W skardze kasacyjnej G. Sp. z o.o. zaskarżyła powyższy wyrok w całości.

Na podstawie art. 174 pkt 2 P.p.s.a. zarzucono mu:

- naruszenie art. 145 § 1 pkt 1 lit. c P.p.s.a. w związku z art. 7, art. 77 i art. 107

§ 3 K.p.a.) w związku z art. 16 ust. 2 pkt 2 ustawy z dnia 6 września 2001 r. o dostępie do informacji publicznej - poprzez przyjęcie, iż w przedmiotowej sprawie skarżący kasacyjnie nie zebrał całości materiału i nie wydał decyzji administracyjnych, w których wyjaśnił w sposób wyczerpujący przyczyny odmowy udzielenia żądanej informacji, w sytuacji gdy skarżący kasacyjnie posiadał dostateczny materiał dowodowy pozwalający na dokonanie ustaleń, iż żądane informacje zawierają tajemnicę przedsiębiorstwa kontrahentów skarżącego kasacyjnie (w szczególności wynikało to wprost z oświadczeń tych kontrahentów), a nadto, iż wydane akty odpowiadały wymogom stawianym przez ustawę i zawierały wszelkie niezbędne elementy do uznania je za decyzje administracyjne, a w tym jasną i precyzyjną przesłankę odmowy udzielenia informacji, a naruszenie to mogło mieć istotny wpływ na wynik sprawy;

- naruszenie art. 141 § 4 P.p.s.a. poprzez ogólne ujęcie wskazania, co do dalszego

postępowania, a co za tym idzie braku precyzyjnego określenie czynności, jakie powinna

przeprowadzić skarżąca kasacyjnie przy ponownym rozpatrywaniu sprawy,

Na podstawie art. 174 pkt 1 P.p.s.a. zaskarżonemu wyrokowi zarzucono:

- naruszenie art. 145 § 1 pkt 1 lit. a (prawdopodobnie P.p.s.a.) w związku z art. 3 ust. 1 pkt 1 ustawy z dnia 6 września 2001 r. o dostępie do informacji publicznej poprzez błędne przyjęcie, że wnioskowane przez skarżącego informacje nie były informacjami przetworzonymi;

- naruszenie art. 145 § 1 pkt 1 lit. a (prawdopodobnie P.p.s.a.) w związku z art. 5 ust. 2 ustawy z dnia 6 września 2001 r. o dostępie do informacji publicznej poprzez błędne przyjęcie, że wnioskowane przez skarżącego informacje nie obejmowały tajemnicy przedsiębiorcy.

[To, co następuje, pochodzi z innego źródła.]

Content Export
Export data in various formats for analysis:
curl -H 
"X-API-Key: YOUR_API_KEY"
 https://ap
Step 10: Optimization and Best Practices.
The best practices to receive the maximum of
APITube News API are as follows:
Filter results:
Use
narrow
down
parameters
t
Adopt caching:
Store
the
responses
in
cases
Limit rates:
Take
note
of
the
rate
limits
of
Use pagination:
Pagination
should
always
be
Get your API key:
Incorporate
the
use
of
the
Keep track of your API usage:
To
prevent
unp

Wskazując na powyższe zarzuty, na podstawie art. 185 P.p.s.a., skarżąca kasacyjnie wniosła o uchylenie zaskarżonego wyroku w całości i przekazanie sprawy do ponownego rozpoznania Sądowi I instancji oraz o zasądzenie kasacyjnie kosztów postępowania, w tym kosztów zastępstwa procesowego według norm przepisanych.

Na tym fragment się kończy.